In recent years, as trade with Asia, especially China, has boomed, so has activity in the ports. In 1990, the two ports handled the equivalent of 3 million 20-foot containers. This year, they will process more than 16 million, according to Art Wong, a spokesman for the Long Beach facility. S. David Freeman, chairman of the powerful Los Angeles Harbor Commission, estimated that traffic will double by 2020.
The problem, Freeman said in an interview, is that if the ports hope to handle that increased cargo, they will have to grow. But each time the ports -- located in a region that is home to more than 14 million people with no shortage of active environmental and neighborhood associations -- have put forward a plan to grow, they are sued. And increasingly they lose.
In 2001, for example, a lawsuit by the National Resources Defense Council blocked the Los Angeles port from constructing a 174-acre terminal for the China Shipping Holding Co. because the port did not conduct an environmental impact study. The resulting judgment forced the port to conduct the study and pay $50 million in environmental mitigation measures.
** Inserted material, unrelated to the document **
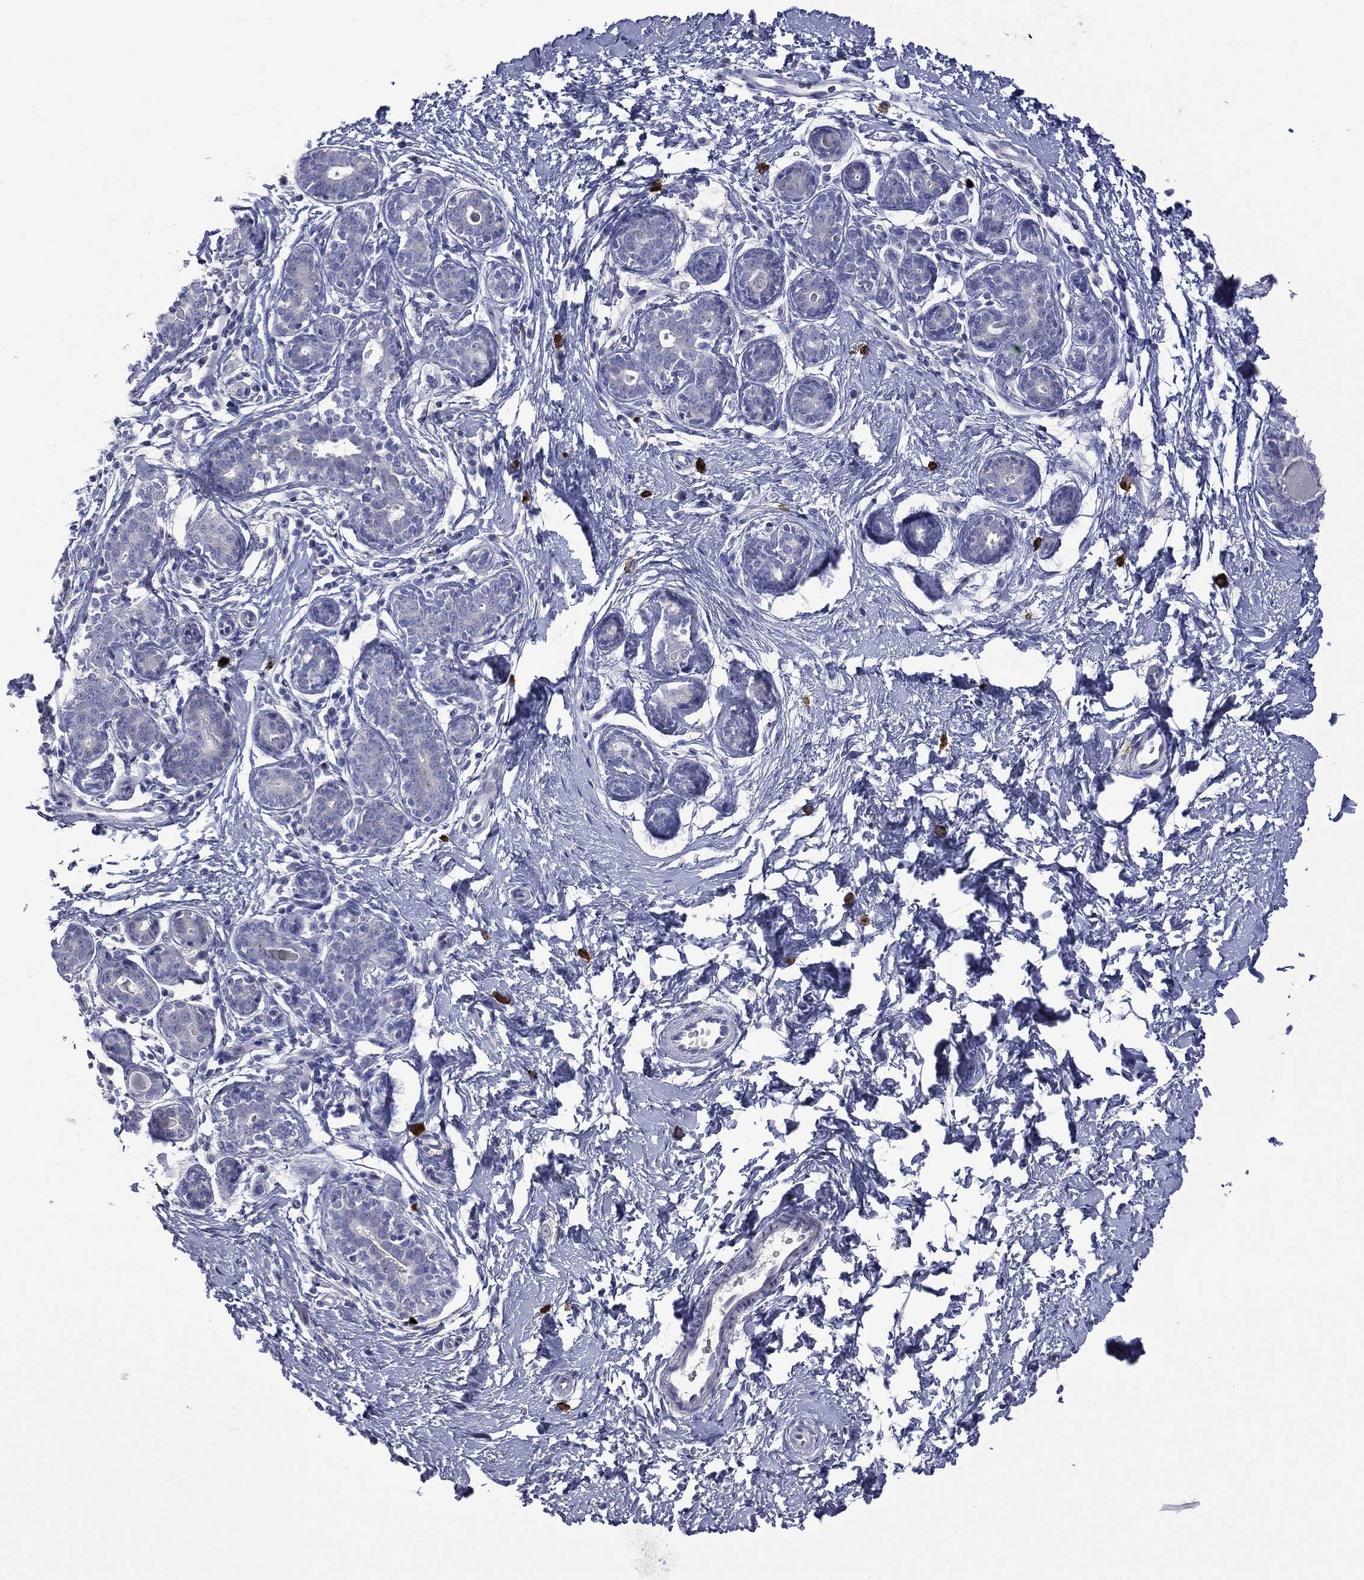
{"staining": {"intensity": "negative", "quantity": "none", "location": "none"}, "tissue": "breast", "cell_type": "Adipocytes", "image_type": "normal", "snomed": [{"axis": "morphology", "description": "Normal tissue, NOS"}, {"axis": "topography", "description": "Breast"}], "caption": "Adipocytes show no significant protein positivity in normal breast. Nuclei are stained in blue.", "gene": "ELANE", "patient": {"sex": "female", "age": 37}}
"We realized it was either clean up the air or lose business," Freeman said in an interview. "The time for yakking is over. The only way we're going to remain competitive is by growing and cleaning up the air at the same time."
Another problem was that for decades, the Los Angeles and Long Beach ports barely talked. They were intense competitors, and the commissions that run the ports had not held a joint session since 1929. But that situation began to change with the election of Antonio Villaraigosa as mayor of Los Angeles in 2005. Villaraigosa appointed Freeman to head the L.A. port, and the 80-year-old tough-talking former head of the Tennessee Valley Authority set about improving ties with Long Beach. Freeman hired the former No. 2 official of the Long Beach port, Geraldine Knatz, as executive director. Knatz has been a "genius," Freeman said, in improving ties.
Still, the job of cleaning up the ports will be daunting, Freeman said. In the Los Angeles area, oceangoing ships, harbor tugs and commercial boats regularly emit many times more smog-forming pollutants than all the power plants in the region. On a daily basis, the Los Angeles port spews more nitrogen oxide, 32 tons, and more particulate matter, 1.8 tons, than half a million cars, a typical refinery and power plant combined.